Come più volte raccontato, la crisi del debito cinese, ora vero e proprio contagio anche su scala internazionale, ha un’origine chiara: sono state costruite più case di quante ne sono state vendute. E dal momento che per realizzare i complessi immobiliari, quando non intere città, i grandi gruppi, spesso statali, si sono indebitati, il crollo dei prezzi conseguente all’eccesso di offerta ha reso i debiti insostenibili, a cominciare da quelli di Evergrande. Dunque, la scarsa domanda a fronte di un’eccesso di offerta ha generato quella caduta dei prezzi che ha depauperato il patrimonio del gigante immobiliare, ora in buona compagnia con altre società del mattone a cominciare da Fantasia, anch’essa insolvente.
L’effetto detonazione era scontato, dal momento che, secondo i calcoli di Bloomberg, metà delle obbligazioni in sofferenza sparse per il mondo sono riconducibili a società immobiliari della Cina. Ora, se le case invendute sono all’origine del collasso di Evergrande e compagni, è vero anche il contrario e cioè che il default è la principale causa dell’ondata di sfiducia che ha colpito i cittadini cinesi desiderosi di possedere una casa. Come ha rivelato recentemente il New York Times, il fallimento di Evergrande è stato visto come una specie di enorme truffa, che ha spento le residue speranze dei cinesi di comprarsi una casa. Troppo rischioso, questo è il senso di fondo, comprare un immobile da un venditore finito a gambe all’aria. E il mercato si è fermato.
“Il disastro di Evergrande e la sua gestione da parte di Pechino stano danneggiando il principale motore dell’economia cinese, il mattone. Scoraggiando gli acquirenti a comprare casa”, ha scritto l’autorevole quotidiano statunitense. “Il problema è che il fallimento di Evergrande ha spento un po’ le speranze delle persone. Con il risultato che la gente non è più in vena di acquistare proprietà immobiliari”. E pensare che in un passato non troppo remoto gli acquisti di case erano così frenetici che le proprietà si esaurivano in pochi minuti dall’offerta. Ma adesso sembra essere tutto finito, anche perché la perdita di fiducia nel mercato potrebbe tradursi in un calo delle vendite di auto ed elettrodomestici per la casa, danneggiando ulteriormente l’economia”.

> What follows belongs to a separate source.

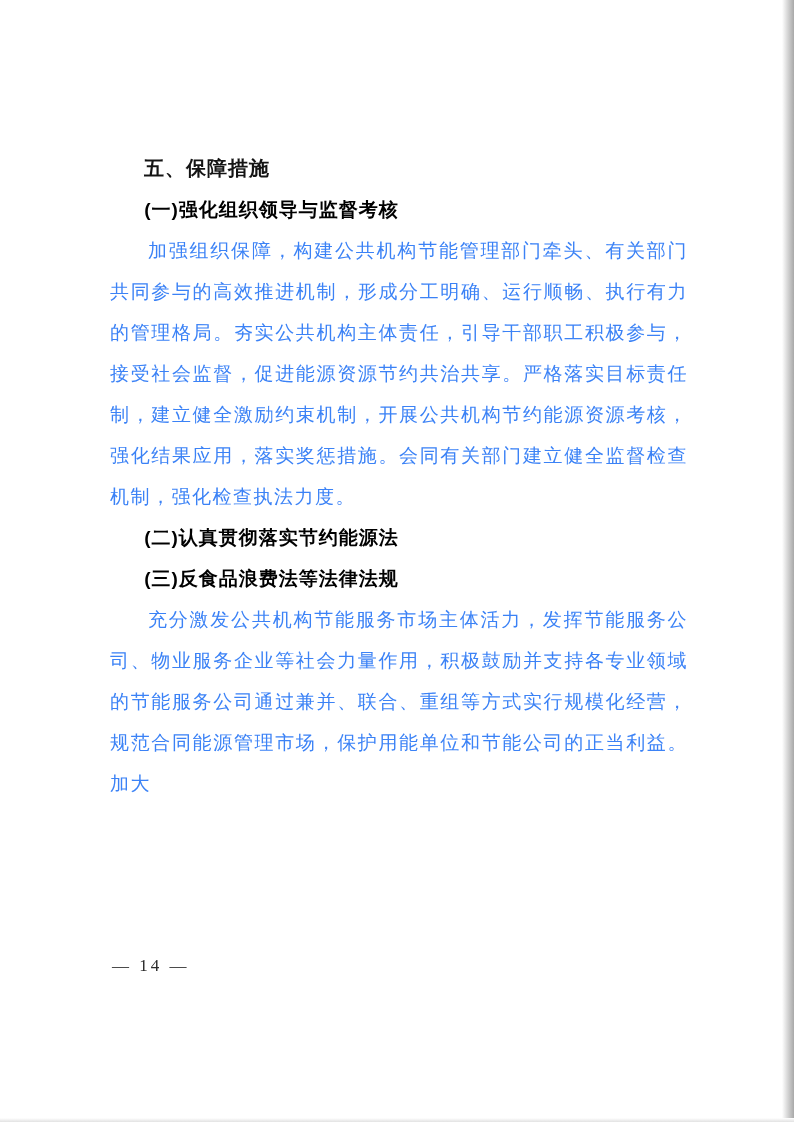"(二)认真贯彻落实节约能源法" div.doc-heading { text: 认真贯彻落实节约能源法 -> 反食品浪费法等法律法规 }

Non può dunque stupire che nelle scorse ore l’agenzia di rating S&P Global abbia pubblicato nuovi declassamenti a due delle più grandi società del settore, Greenland Holdings (taglio di due notch a B+ da BB, il titolo perde l’1,28% a 4,61 yuan per 61 miliardi di capitalizzazione circa a Shanghai), che ha costruito alcune delle residenziali più alte del mondo e E-house (ora B+, quotata a Hong Kong), avvertendo che potrebbe ridurre ulteriormente il giudizio.